Texto extraído:
┌────────
El problema de decidir bajo qué regla debería clasificarse un acto puede a veces presentar dificultades. F.H. Bradley estaba tan afectado por estas que incluso lamentaba cualquier esfuerzo por resolver el problema «por una reflexión deductiva» e insistía en debe hacerse solo «por una sumisión intuitiva, que uno no sabe que es una sumisión». «Ningún acto en el mundo», argumentaba, «deja de tener algún aspecto capaz de ser sometido a una regla general; por ejemplo, el robo es economía, cuidado de las relaciones propias, protesta contra malas instituciones, no hacer realmente más que justicia, etc.» y razonar sobre el tema lleva directamente a la inmoralidad (Ethical Studies, pp. 196-197). No creo que tengamos que tomar muy en serio este argumento oscurantista. Seguido hasta sus últimas consecuencias, condenaría todo razonamiento acerca de la ética, incluyendo el de Bradley. El problema de decidir bajo qué regla de la ley debe clasificarse un acto deben resolverlo tribunales y jueces mil veces al día y no por «sumisión intuitiva» sino razonando qué se mantendrá en la apelación. En la ética puede que el problema no se presente a menudo —pero cuando lo hace es precisamente porque entran en conflicto nuestras «sumisiones intuitivas».
└────────
Datos de la tarea:
┌────────
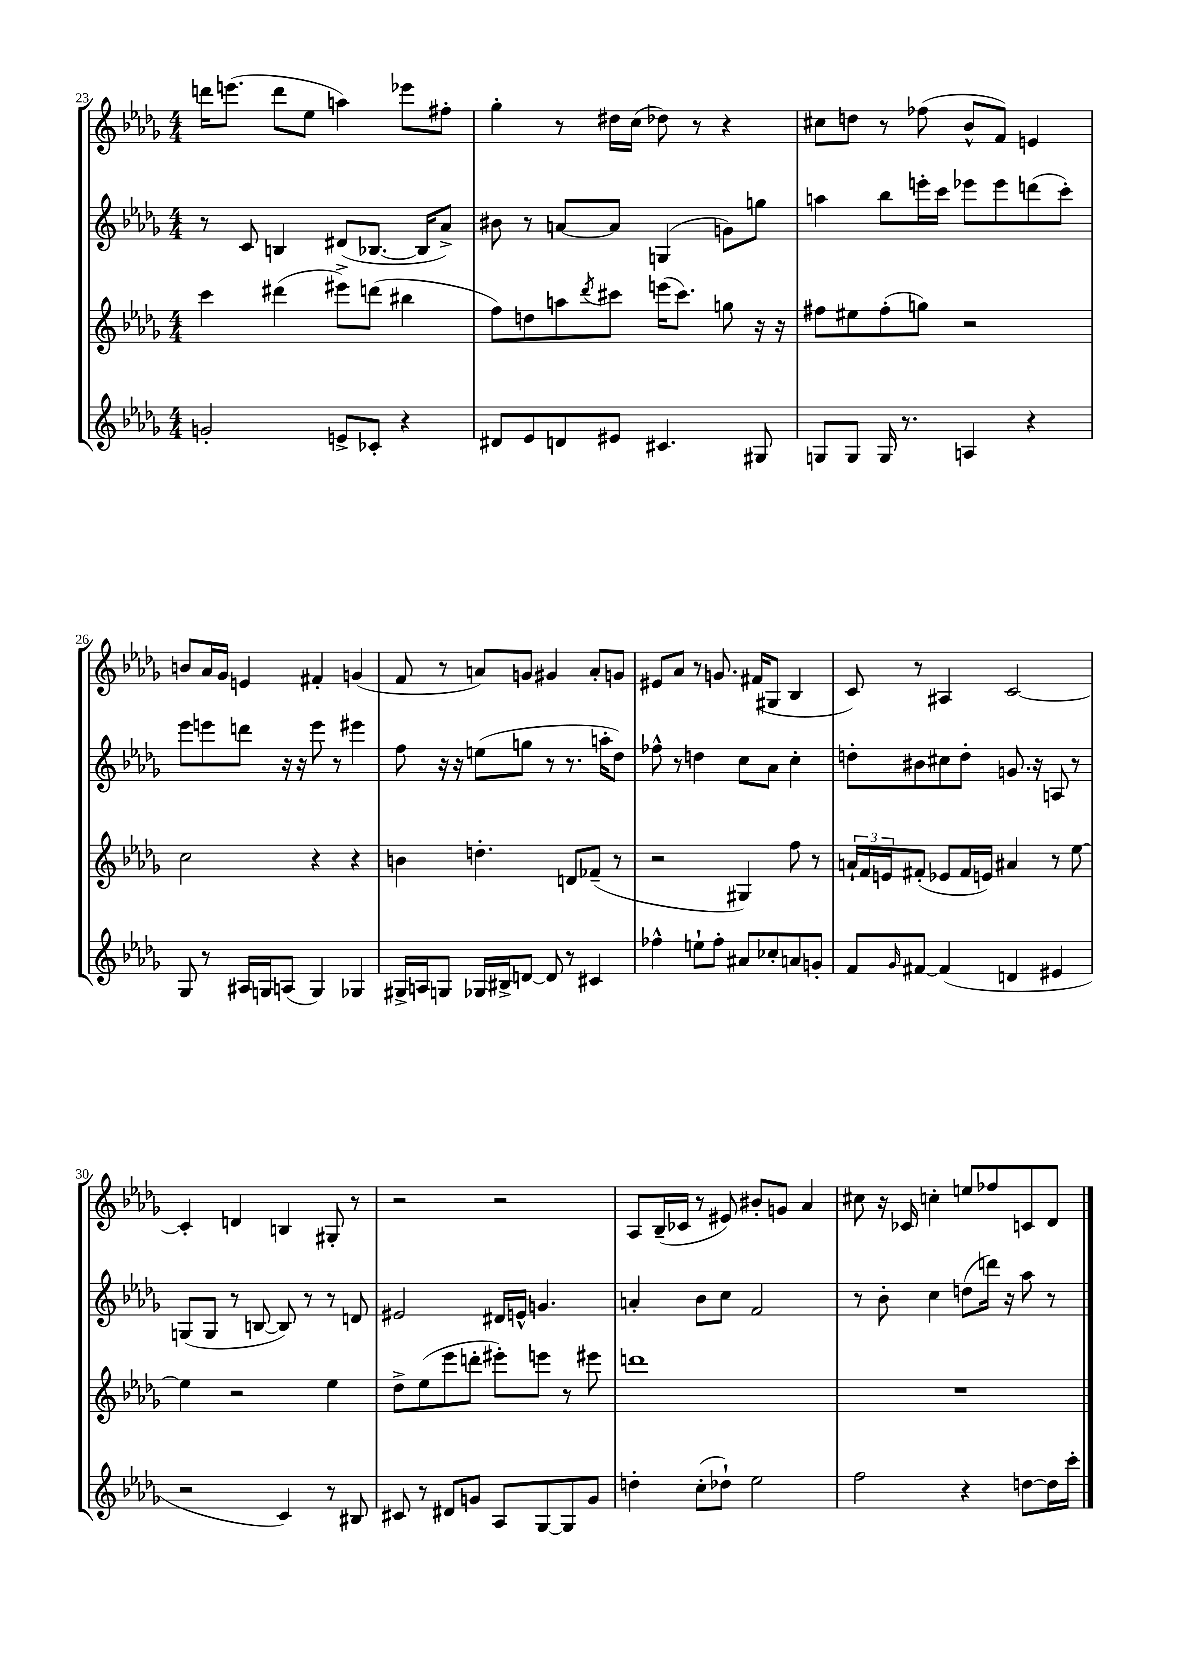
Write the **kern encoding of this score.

**kern	**kern	**kern	**kern
*part4	*part3	*part2	*part1
*staff4	*staff3	*staff2	*staff1
*clefG2	*clefG2	*clefG2	*clefG2
*k[b-e-a-d-g-]	*k[b-e-a-d-g-]	*k[b-e-a-d-g-]	*k[b-e-a-d-g-]
*M4/4	*M4/4	*M4/4	*M4/4
=23	=23	=23	=23
2gn'/	4ccc\	8r	16dddn\KL
.	.	.	(8.eeen\J
.	.	8c/	.
.	(4ddd#X\	4Bn/	8ddd\L
.	.	.	8ee-\J
8en^/L	8eee#X^\L)	(8d#X/L	4aan\)
8c-X'/J	(8dddn\J	[8.B-X/J	.
4r	4bb#X\	.	8eee-X\L
.	.	16B-/KL]	.
.	.	8a-^/J)	8ff#X'\J
=24	=24	=24	=24
8d#X/L	8ff\L)	8b#X\	4gg-'\
8e-/	8ddn\	8r	.
8dn/	8aan\	[8an/L	8r
.	8qddd-/	.	.
8e#X/J	8ccc#X\J	8a/J]	16dd#X\LL
.	.	.	(16cc\JJ
4.c#X/	(16eeen\KL	(4Gn/	8dd-X\)
.	8.ccc#\J)	.	.
.	.	.	8r
.	8ggn\	8gn\L)	4r
8G#X/	16r	8ggn\J	.
.	16r	.	.
=25	=25	=25	=25
8Gn/L	8ff#X\L	4aan\	8cc#X\L
8G/J	8ee#X\	.	8ddn\J
16G/	(8ff#'\	8bb-\L	8r
8.r	.	.	.
.	8ggn\J)	16eeen'\L	(8ff-X\
.	.	16ccc\JJ	.
4An/	2r	8eee-X\L	8b-^^/L
.	.	8eee-\	8f/J)
4r	.	(8dddn\	4en/
.	.	8ccc'\J)	.
!!LO:LB:g=z
=26	=26	=26	=26
8G-/	2cc\	8eee-\L	8bn/L
8r	.	8eeen\	16a-/L
.	.	.	16g-/JJ
16A#X/LL	.	8dddn\J	4en/
16Gn/J	.	.	.
(8An/J	.	16r	.
.	.	16r	.
4G/)	4r	8eee\	4f#X'/
.	.	8r	.
4G-X/	4r	4eee#X\	(4gn/
=27	=27	=27	=27
16G#X^/LL	4bn\	8ff\	8f/
16An/J	.	.	.
8Gn/J	.	16r	8r
.	.	16r	.
16G-X/LL	4.ddn'\	(8een\L	8an/L)
16B#X^/J	.	.	.
[8dn/J	.	8ggn\J	8gn/J
8d/]	.	8r	4g#X/
8r	8dn/L	8.r	.
4c#X/	(8f-X~/J	.	8a'/L
.	.	16aan'\KL	.
.	8r	8dd-\J)	8gn/J
=28	=28	=28	=28
4ff-X^^\	2r	8ff-X^^\	8e#X/L
.	.	8r	8a-/J
8een`\L	.	4ddn\	8r
8ff-'\J	.	.	8.gn/
8a#X/L	4G#X/)	8cc\L	.
.	.	.	(16f#X/KL
8cc-X'/	.	8a-\J	8G#X/J
8an/	8ff\	4cc'\	4B-/
8gn'/J	8r	.	.
=29	=29	=29	=29
8f/L	24an`/LL	8ddn'\L	8c/)
.	24f/	.	.
.	24en/J	.	.
16qqg-/	.	.	.
[8f#X/J	(8f#X'/J	8b#X\	8r
(4f#/]	8e-X/L	8cc#X\	4A#X/
.	16f#/L	8dd'\J	.
.	16en/JJ)	.	.
4dn/	4a#X/	8.gn/	[2c/
.	.	16r	.
4e#X/	8r	8An/	.
.	[8ee-\	8r	.
!!LO:LB:g=z
=30	=30	=30	=30
2r	4ee-\]	(8Gn/L	4c'/]
.	.	8G/J	.
.	2r	8r	4dn/
.	.	[8Bn/	.
4c/)	.	8B/])	4Bn/
.	.	8r	.
8r	4ee-\	8r	8G#X'/
8B#X/	.	8dn/	8r
=31	=31	=31	=31
8c#X/	8dd-^\L	2e#X/	2r
8r	(8ee-\	.	.
8d#X/L	8eee-\	.	.
8gn/J	8dddn'\J	.	.
8A-/L	8eee#X'\L)	16d#X/LL	2r
.	.	16en^^/JJ	.
[8G-/	8eeen\J	4.gn/	.
8G-/]	8r	.	.
8g/J	8eee#X\	.	.
=32	=32	=32	=32
4ddn'\	1dddn	4an'/	8A-/L
.	.	.	(16B-~/L
.	.	.	16c-X/JJ
(8cc'\L	.	8b-\L	8r
8dd-X`\J)	.	8cc\J	8e#X/)
2ee-\	.	2f/	8b#X'/L
.	.	.	8gn/J
.	.	.	4a-/
=33	=33	=33	=33
2ff\	1r	8r	8cc#X\
.	.	8b-'\	16r
.	.	.	16c-X/
.	.	4cc\	4ccn'\
4r	.	(8ddn\L	8een/L
.	.	16dddn\Jk)	8ff-X/
.	.	16r	.
[8ddn\L	.	8aa-\	8cn/
16dd\L]	.	8r	8d-/J
16ccc'\JJ	.	.	.
==	==	==	==
*-	*-	*-	*-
└────────
Tarea 1: Según el texto extraído, ¿quiénes deben resolver mil veces al día el problema de decidir bajo qué regla de la ley debe clasificarse un acto?
Tarea 2: Identifica en las entradas cada línea que contenga la cadena "kern" y cópiala. Ten en cuenta que se distinguen las mayúsculas de las minúsculas.

Respuesta completa 1: Lo deben resolver los tribunales y los jueces.

Respuesta completa 2:
Write the **kern encoding of this score.
**kern	**kern	**kern	**kern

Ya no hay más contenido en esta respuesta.